У москвичей страшные лица. Темп жизни в Москве такой, что реагировать на него можно только с выпученными глазами. Все бегут и некогда остановиться, чтоб оглянуться назад. Москвичи и приезжие работают в столице по четырнадцать часов; все что производится, производится не для жизни, а для денег. На работе тоже все бегут, даже те, кто сидят за компьютерами, — нервно бегут по программам. В офисах царит продажничество и кругом засилье пустых многократно перепроданных красоток. В проходах к офисам обязательно нервно курят женщины. На улицах лиц не разглядеть — все бегут по тротуарам или летят на машинах. В метро подземная жизнь народа особенно не приветлива на лицах. Все национальности в Москве выглядят одинаково безликими и обтертыми. Я еду в аэропорт и радуюсь прощанию со столицей. Аэропорт пугает всех улетающих и прилетающих терроризмом. Борьба с отдельными террористами ведется путем угнетения всего народа: всех обыскивают, ощупывают, просвечивают и десятикратно обирают аэропортовскими сборами, которые быстро растут, потому что растет опасность терроризма. Унижениями в аэропорту под страхом терроризма народ приучается к покорности. Проходящие через аэропорт толпы с сочувствием к порядку позволяют себя пощупать. В суете всем некогда задуматься, почему, собственно, растет опасность терроризма.
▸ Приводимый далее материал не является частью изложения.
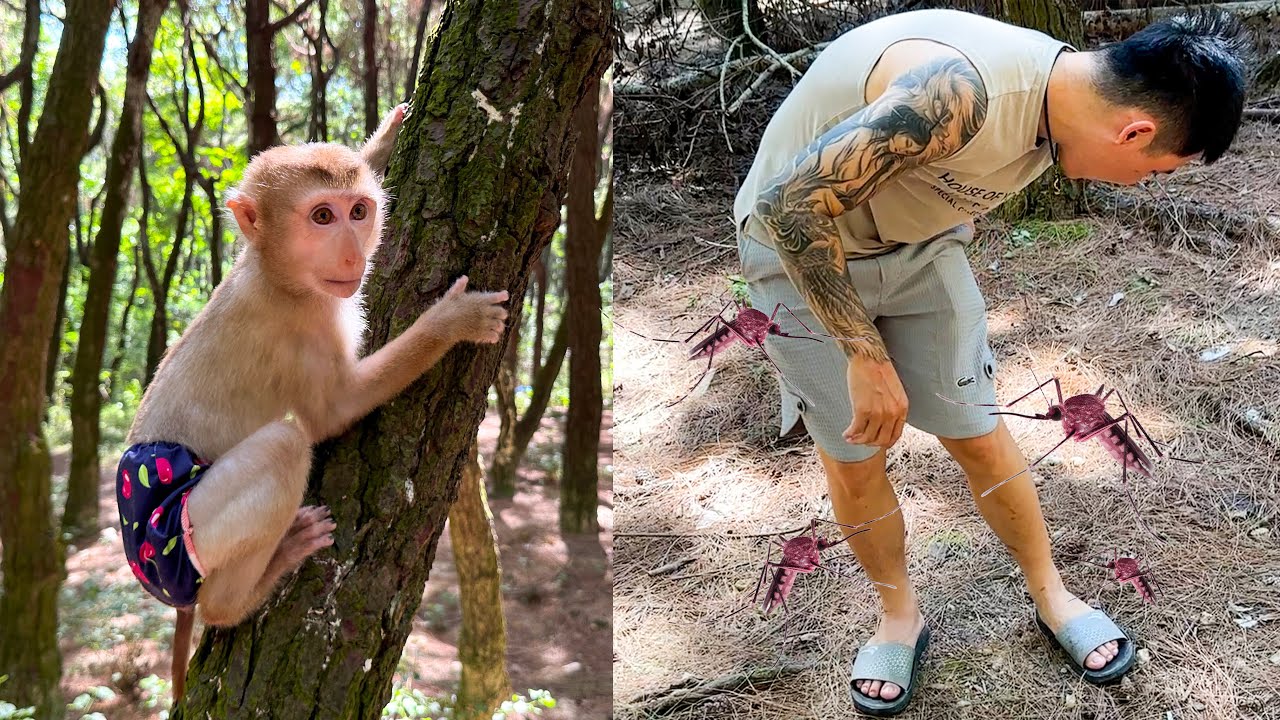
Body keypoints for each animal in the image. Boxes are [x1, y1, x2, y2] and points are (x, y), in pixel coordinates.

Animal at [113, 103, 504, 696]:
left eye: (358, 211)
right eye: (322, 217)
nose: (351, 252)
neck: (276, 275)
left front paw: (381, 141)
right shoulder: (304, 326)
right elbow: (332, 413)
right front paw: (452, 321)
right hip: (177, 535)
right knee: (284, 445)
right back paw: (239, 598)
В самолете от московской жизни весь салон отвлекается западными фильмами с мордобоями, которые услужливо предлагаются отечественной авиакомпанией. От мрачных московских впечатлений и фильмов-ужасов я пытаюсь побольше залезть в иллюминатор и взглянуть на занимающуюся зарю. Внизу парят крупные озера, образуя всплывающие грибом облака; грибы вытягиваются и плывут по равнине. Зеленые просторы с синей гладью озер и белыми облаками увлекают меня в странствие. Девять часов полета до Сахалина. Озера, леса, горы: можно ли не благоговеть перед такими живописными пространствами.